In the sixth grade, my basketball coach pulled me aside after the first week of practice for a substantial correction: “you need to learn to shoot the ball with a dominant arm.” This may seem obvious to anyone who has played or even watched the game of basketball but it was devastating for someone who had only ever known how to shoot the basketball with both hands. I had played this sport since before I could walk and over the years I had learned an incorrect form of shooting to compensate for a lack of strength. My coach’s instruction, though devastating to a sixth grader, came from a place of experience as he recognized my two-armed form guaranteed a future spot on the bench or, when the stakes increased in the years ahead, a one-way ticket off the team.
It was here, in the sixth grade, when I first learned that practice doesn’t make perfect. Instead, it simply makes more of whatever it is you’re practicing. If you’re practicing something incorrectly, you will become better at doing said thing, incorrectly.
Bad practice makes bad outcome.
A Realist & a Rabbi Walk Into a Bar
The principle is nearly universal but it’s especially true when it comes to reading the Bible – plainly seen in the third chapter of the gospel of John. The chapter begins by getting acquainted with a guy named Nicodemus and his resume: he’s a top dog from an authority standpoint, is well practiced in religious traditions, and knows his way around the Old Testament.
He comes to Jesus at night perhaps hoping to get a professional edge over his peers or maybe to simply engage in some intellectual sparring. In a sentence, Jesus responds with what may appear to be a riddle to be solved:
“Very truly I tell you, no one can see the kingdom of God unless they are born again”
Puzzled, Nicodemus wonders how someone can possibly be born again when he or she is old? Nicodemus’ response seems straightforward enough, perhaps a bit naïve, but it, in fact, exposes a lifetime of bad practice.
There is a Wrong Way to Read the Bible
After circling the drain on the necessity of being born again, Jesus humbles Nicodemus with a simple question. Don’t miss this.
He says, “you are Israel’s teacher, and do you not understand these things?”
Any who teach Israel do so from one textbook: the Old Testament. Jesus reads and teaches from THE SAME textbook. It’s based on this book that Jesus challenges his conversation partner’s teaching credentials because he’s failed to understand its core message. Imagine a pilot receiving a license to fly without ever having been inside a plane – he has the title, but it means nothing! He’s never been in the sky, never taken anyone anywhere. Just a person with a piece of paper.
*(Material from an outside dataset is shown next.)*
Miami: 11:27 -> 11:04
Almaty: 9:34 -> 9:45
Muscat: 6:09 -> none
Like many of us, Nicodemus approaches the Scriptures as a manual for what God expects of him. It’s too easy to miss this — look again: God says the way to see His kingdom is to be born again, Nicodemus responds as if it’s part of his job description: “how do I make this happen? How could anyone possibly do that?”
A lifetime of forcing the Scriptures onto a to-do list, has caused Nicodemus to make even this message about himself and what he is supposed to do. No one plays a role in their own birth. Of course not!! When we seek to make the Bible about us, we work against the grain of the story God has been telling for thousands of years. Functionally, we form ourselves into little Nicodemi (plural? seems right…) — deaf and dull to God and his life-giving communication.
But Jesus isn’t here to belittle Nicodemus, or anyone for that matter. Instead, he’s teaching that the Bible is not about us. It’s not a life improvement plan, a to-do list, or a religious manual with a set of DIY instructions.
The main character of the Bible and your life is not you — it’s God! This is good news meant to be received. It’s an invitation out of our incessant “I need to do more” feeling. It clears away the fog of our murky understanding of God and helps us see that he is in the business of giving, not expecting; revealing, not hiding. After speaking from behind a veil for thousands of years, God brings unexpected clarity through the person of Jesus, who is the ultimate Word of God. His substitutionary death is the climax of human history, inviting all to see and say back to God, “Now you are speaking clearly.”
If bad practice makes bad outcome then the opposite is true. When we take up the Bible, the best outcome is to see the main character — the one who was lifted up in our place.